La quota italiana nel bilancio dell’UE (se ci basiamo sui dati 2019 ed escludiamo il Regno Unito) sarebbe vicina al 13%, quindi l’Italia sarebbe responsabile per il rimborso di soli 65 miliardi di euro. Ciò implica un trasferimento netto verso l’Italia di 45 miliardi di euro che, per fare un paragone, equivalgono all’82% dello stimolo fiscale annunciato dal governo italiano nel maggio 2020. Uno strumento che consente di scaricare l’equivalente di una legge di bilancio nazionale sul bilancio dell’UE, senza alcun impatto sul debito, è chiaramente molto significativo. Il risultato sarebbe molto simile per la Spagna, la cui quota di rimborso sarebbe vicina al 9% contro una allocazione media del 18%. La Grecia e il Portogallo invece finirebbero per essere contributori netti al Fondo pur essendo beneficiari netti all’interno del (regolare) bilancio UE – un’incoerenza che si potrebbe eventualmente correggere eliminando alcuni degli sconti di bilancio che sono rimasti in vigore per alcuni Paesi del nord.

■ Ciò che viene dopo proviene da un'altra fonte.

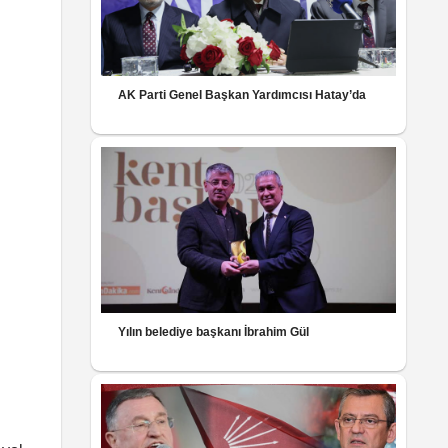
AK Parti Genel Başkan Yardımcısı Hatay’da
Yılın belediye başkanı İbrahim Gül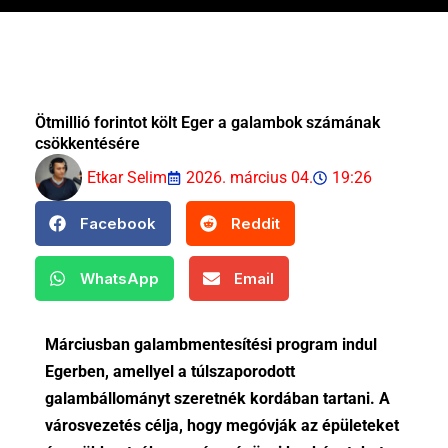
Ötmillió forintot költ Eger a galambok számának
csökkentésére
Etkar Selim
2026. március 04.
19:26
Facebook
Reddit
WhatsApp
Email
Márciusban galambmentesítési program indul
Egerben, amellyel a túlszaporodott
galambállományt szeretnék kordában tartani. A
városvezetés célja, hogy megóvják az épületeket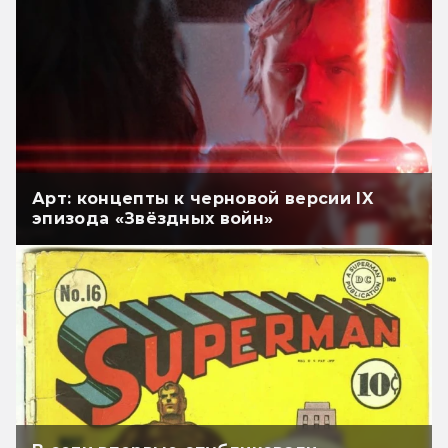
Арт: концепты к черновой версии IX
эпизода «Звёздных войн»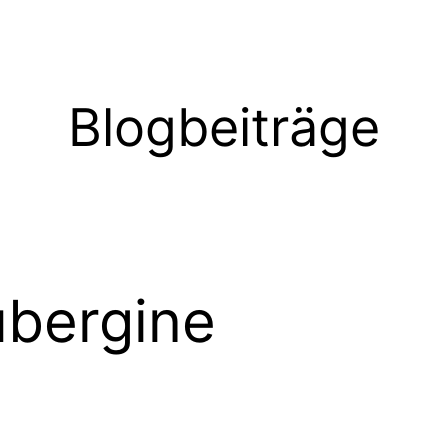
Blogbeiträge
bergine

Alcuni hanno argomentato che la dimensione di questa proposta è deludente, perché 500 miliardi sono meno di quanto suggerito dalla Presidente della Commissione UE Von der Leyen (1000 miliardi) e richiesto dal Parlamento UE (2000 miliardi). I critici tuttavia sottovalutano il fatto che la composizione della proposta ne è il punto chiave. Sia la visione di Von der Leyen che quella del Parlamento prevedevano un mix di prestiti e grants (con potenzialmente un effetto a leva come quello visto nel Fondo Juncker) per arrivare alla cifra finale. Il punto controverso in tutte quelle proposte era proprio la quota di fondi da erogare sotto forma di sovvenzioni. La proposta franco-tedesca di ieri ci offre un accordo trasparente su questo tema politicamente spinoso. Ora sappiamo che in Germania esiste la volontà politica di sostenere fino a 500 miliardi di euro in trasferimenti redistributivi. Nulla impedisce alla Commissione UE di aggiungere una componente di prestiti aggiuntiva, nella proposta che dovrà presentare a breve. Sarà la parte più facile del lavoro, perché i prestiti non sono mai stati controversi nella visione dei Paesi del Nord.
Ora tutto dovrà essere negoziato e la dimensione politica di questa negoziazione non sarà facile. Ma questa dichiarazione franco-tedesca è un enorme passo avanti non solo per la gestione della crisi economica da COVID-19, ma anche per la più ampia discussione sulla solidarietà europea avviata a Meseberg due anni fa. A differenza di Meseberg, questa proposta è in linea di principio molto ambiziosa, perché supera con un unico colpo di spugna i due più grandi tabù nella storia dell’integrazione europea, ovvero l’emissione di debito comune e i trasferimenti fiscali espliciti. Ciò che è cruciale – e per cui dovremo probabilmente ringraziare la recente presa di posizione della Corte costituzionale tedesca – è che questa proposta vede un impegno politico da parte di Berlino che la Dichiarazione di Meseberg non ha mai avuto, e questa è la migliore chance che questa rivoluzione ha di avere successo.